Le placement en assurance-vie vise, en dehors des aspects fiscaux ou successoraux, à obtenir une rémunération régulière des sommes investies. Le souscripteur doit alors se préoccuper du rendement généré chaque année par son investissement. Sur la dernière décennie et en 2008, l’assurance-vie s’est révélée être un meilleur placement que les Sociétés d’investissement à capital variable (Sicav) monétaires et le livret A. Cependant, il ne faut pas négliger l’influence de certains éléments sur la rentabilité globale de son investissement.
[Cet article a été mis à jour le 19 octobre 2011]
Définition du rendement
L’écart de valorisation positif d’un contrat d’assurance-vie, d’une année sur l’autre, constitue le rendement ou le taux du placement que la compagnie d’assurances verse à ses assurés.
Dans un contexte de concurrence forte, le taux de rendement affiché par les assureurs-vie est un argument commercial majeur auquel le souscripteur doit être attentif. Ce rendement peut être net de frais de gestion annuels mais brut de prélèvements sociaux.
(voir l’article consacré aux taux de l’assurance-vie)
Le rendement des différents types de contrats d’assurance-vie
Le rendement de l’assurance-vie varie selon les supports choisis.
Le fonds en eurosSa rémunération est proche du taux de rendement moyen annuel des obligations d’Etats. Ce taux de rendement affiche une certaine stabilité d’une année sur l’autre. C’est la raison pour laquelle ce type de fonds est privilégié par les souscripteurs. Chaque année, les intérêts définitivement acquis viennent s’ajouter à l’épargne constituée et sont productifs d’intérêts l’année suivante : c’est « l’effet cliquet ».
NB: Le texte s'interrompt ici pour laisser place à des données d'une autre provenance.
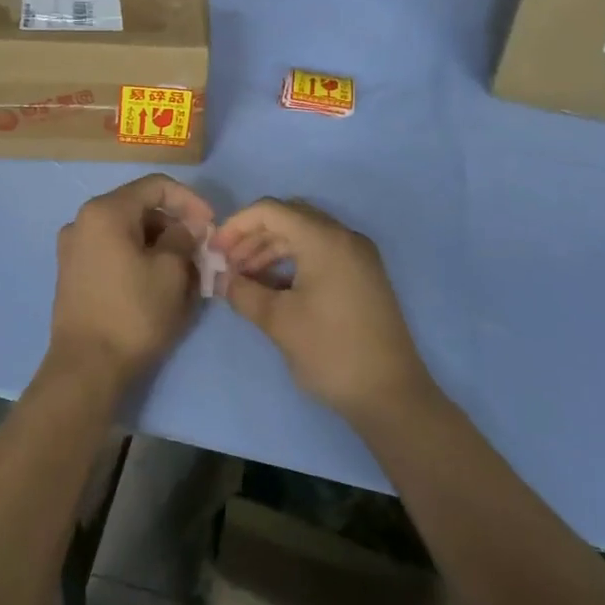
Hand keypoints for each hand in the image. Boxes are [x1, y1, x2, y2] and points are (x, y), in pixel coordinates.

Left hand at [46, 175, 214, 394]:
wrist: (87, 367)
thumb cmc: (134, 313)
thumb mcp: (171, 271)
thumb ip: (183, 237)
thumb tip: (185, 227)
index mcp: (105, 211)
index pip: (157, 186)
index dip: (191, 200)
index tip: (212, 225)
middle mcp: (82, 221)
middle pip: (140, 208)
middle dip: (175, 226)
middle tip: (201, 253)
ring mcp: (74, 248)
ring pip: (128, 233)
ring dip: (159, 245)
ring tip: (185, 272)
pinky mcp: (73, 273)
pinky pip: (113, 252)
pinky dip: (139, 259)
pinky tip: (158, 283)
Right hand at [213, 199, 435, 425]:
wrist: (390, 394)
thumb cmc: (330, 351)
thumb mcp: (278, 322)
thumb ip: (243, 292)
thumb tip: (223, 279)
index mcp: (324, 239)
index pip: (270, 210)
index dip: (236, 225)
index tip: (215, 251)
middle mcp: (344, 237)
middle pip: (289, 217)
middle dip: (252, 236)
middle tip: (228, 265)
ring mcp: (358, 255)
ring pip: (305, 235)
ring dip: (271, 249)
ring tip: (245, 279)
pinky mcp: (363, 275)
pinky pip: (321, 252)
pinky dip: (293, 261)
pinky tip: (274, 287)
Les unités de compteLes unités de compte (le plus souvent en actions) permettent de bénéficier du potentiel de performances des divers marchés financiers mais ne permettent pas de garantir un rendement régulier. Si la performance du fonds est ponctuellement négative, le rendement sera alors négatif.
Le rendement de l’assurance-vie comparé aux autres placements
Les placements en assurance-vie lorsqu’ils sont investis en fonds en euros se comparent avantageusement avec des placements dits « peu risqués ». Ainsi, du 1er janvier 2001 au 31 décembre 2010, les rendements moyens affichaient les performances suivantes :
- 4,24% net pour l’assurance-vie (Source : Fédération française des sociétés d’assurance (FFSA)) ;
- 2,50% brut pour les Sicav monétaires (Source : Institut de l’épargne immobilière et foncière (IEIF)) ;
- 2,60% net pour le livret A (Source : IEIF).
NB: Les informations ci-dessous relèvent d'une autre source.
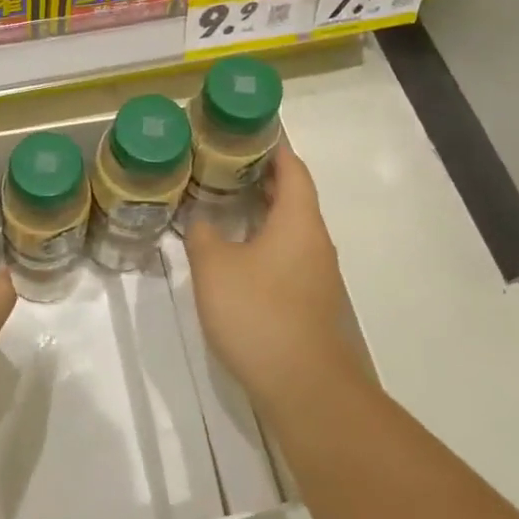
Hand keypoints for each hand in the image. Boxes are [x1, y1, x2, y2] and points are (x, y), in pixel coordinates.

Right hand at [185, 143, 362, 425]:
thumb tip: (201, 221)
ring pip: (291, 228)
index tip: (248, 133)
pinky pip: (288, 255)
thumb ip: (203, 235)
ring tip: (225, 204)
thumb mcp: (215, 267)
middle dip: (262, 178)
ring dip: (263, 212)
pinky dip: (265, 242)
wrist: (304, 385)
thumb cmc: (258, 313)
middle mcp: (315, 240)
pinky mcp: (310, 301)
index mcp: (298, 220)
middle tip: (224, 165)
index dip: (273, 147)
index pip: (292, 168)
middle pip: (294, 196)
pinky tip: (237, 255)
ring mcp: (317, 273)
En 2010, selon les statistiques de la FFSA, le rendement moyen net des fonds en euros s'est établi à 3,30% ; une rémunération encore supérieure aux taux de rendement moyen (0,50%) des Sicav monétaires (Source : Europerformance) et du livret A (1,80%).
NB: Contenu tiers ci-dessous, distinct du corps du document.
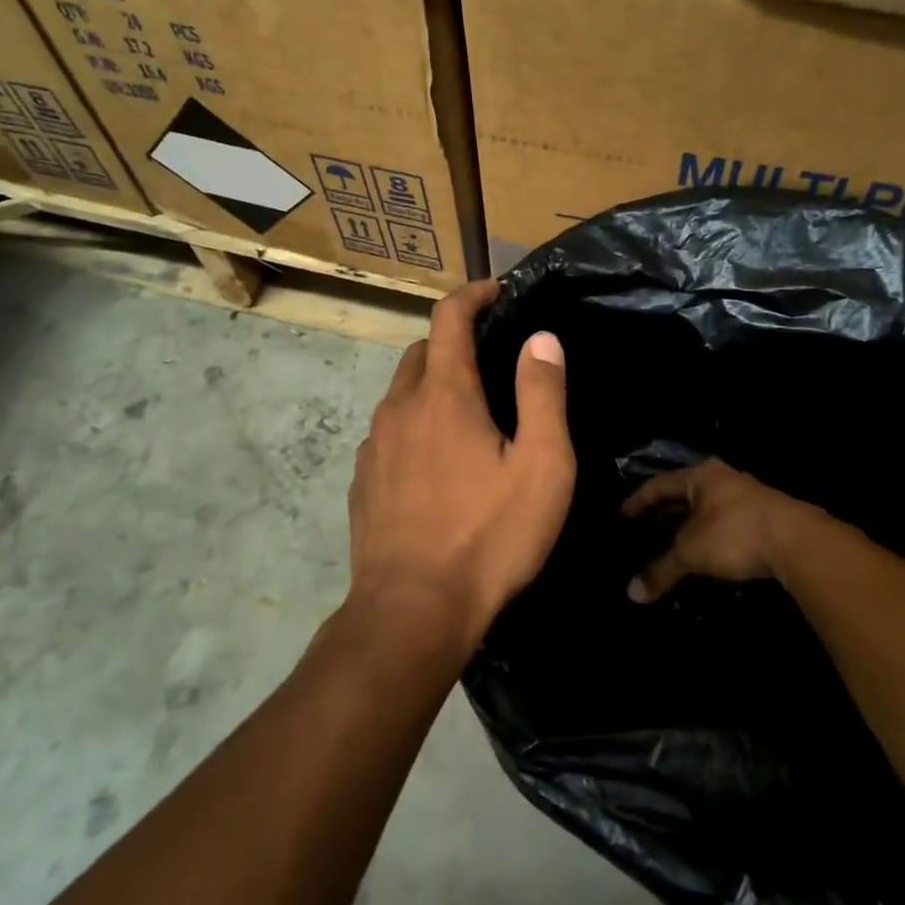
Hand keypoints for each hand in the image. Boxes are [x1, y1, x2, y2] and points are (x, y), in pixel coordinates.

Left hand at [347, 280, 574, 651]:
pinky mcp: (362, 482)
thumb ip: (542, 394)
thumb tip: (541, 338)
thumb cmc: (488, 536)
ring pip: (402, 393)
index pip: (450, 317)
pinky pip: (389, 433)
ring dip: (433, 387)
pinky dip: (414, 426)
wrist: (411, 614)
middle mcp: (400, 408)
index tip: (497, 291)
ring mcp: (374, 446)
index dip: (473, 294)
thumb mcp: (541, 466)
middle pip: (423, 352)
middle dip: (455, 342)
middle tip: (491, 363)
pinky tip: (436, 464)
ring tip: (469, 417)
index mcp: (445, 394)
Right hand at [621, 460, 831, 601]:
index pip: (660, 484)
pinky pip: (726, 522)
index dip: (639, 500)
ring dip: (691, 525)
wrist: (797, 542)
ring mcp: (748, 496)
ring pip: (709, 508)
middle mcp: (723, 479)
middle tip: (646, 529)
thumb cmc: (734, 533)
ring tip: (674, 543)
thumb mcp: (691, 553)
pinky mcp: (766, 518)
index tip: (623, 515)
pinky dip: (711, 536)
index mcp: (701, 476)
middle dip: (666, 512)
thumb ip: (661, 570)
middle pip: (686, 494)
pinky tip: (707, 553)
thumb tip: (631, 594)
Les éléments de rentabilité de l’assurance-vie
Le rendement perçu par l’investisseur dépend de la bonne gestion réalisée par la compagnie d’assurances. En revanche, la rentabilité du placement dépend de plusieurs autres facteurs qu’il ne faut pas négliger.
Les fraisIls grèvent la performance annuelle du placement. On distingue les frais sur versement, les frais de gestion, et les frais d’arbitrage (uniquement sur le montant arbitré) qui s’imputent sur la valorisation du placement.
(voir l’article consacré aux différents frais)
La participation aux bénéficesLes assureurs ont l’obligation de redistribuer une partie des bénéfices réalisés : 85% minimum de leurs bénéfices financiers et 90% minimum des bénéfices techniques.
Cette rémunération, créditée à chaque fin d’année, vient s’ajouter au taux minimal garanti de l’année pour former le taux de rendement effectif du contrat. La participation aux bénéfices peut ne pas être redistribuée immédiatement et être mise en réserve. Cette technique permet de lisser les rendements du contrat d’une année sur l’autre mais peut être pénalisante pour les souscripteurs qui sortent du contrat sans bénéficier de ces réserves.
La fiscalitéEn cas de rachat ou de sortie du contrat, les intérêts perçus sont soit soumis à l’Impôt sur le revenu (IR) soit au Prélèvement forfaitaire libératoire (PFL). L’imposition est plus ou moins forte en fonction de l’ancienneté du contrat. De fait, le moment choisi pour la sortie du contrat aura une répercussion sur le rendement du placement.
(voir l’article consacré à la fiscalité de l’assurance-vie)
Ainsi, il est utile de procéder à des simulations et de recourir aux conseils d’un expert afin d’optimiser la rentabilité d’un contrat d’assurance-vie.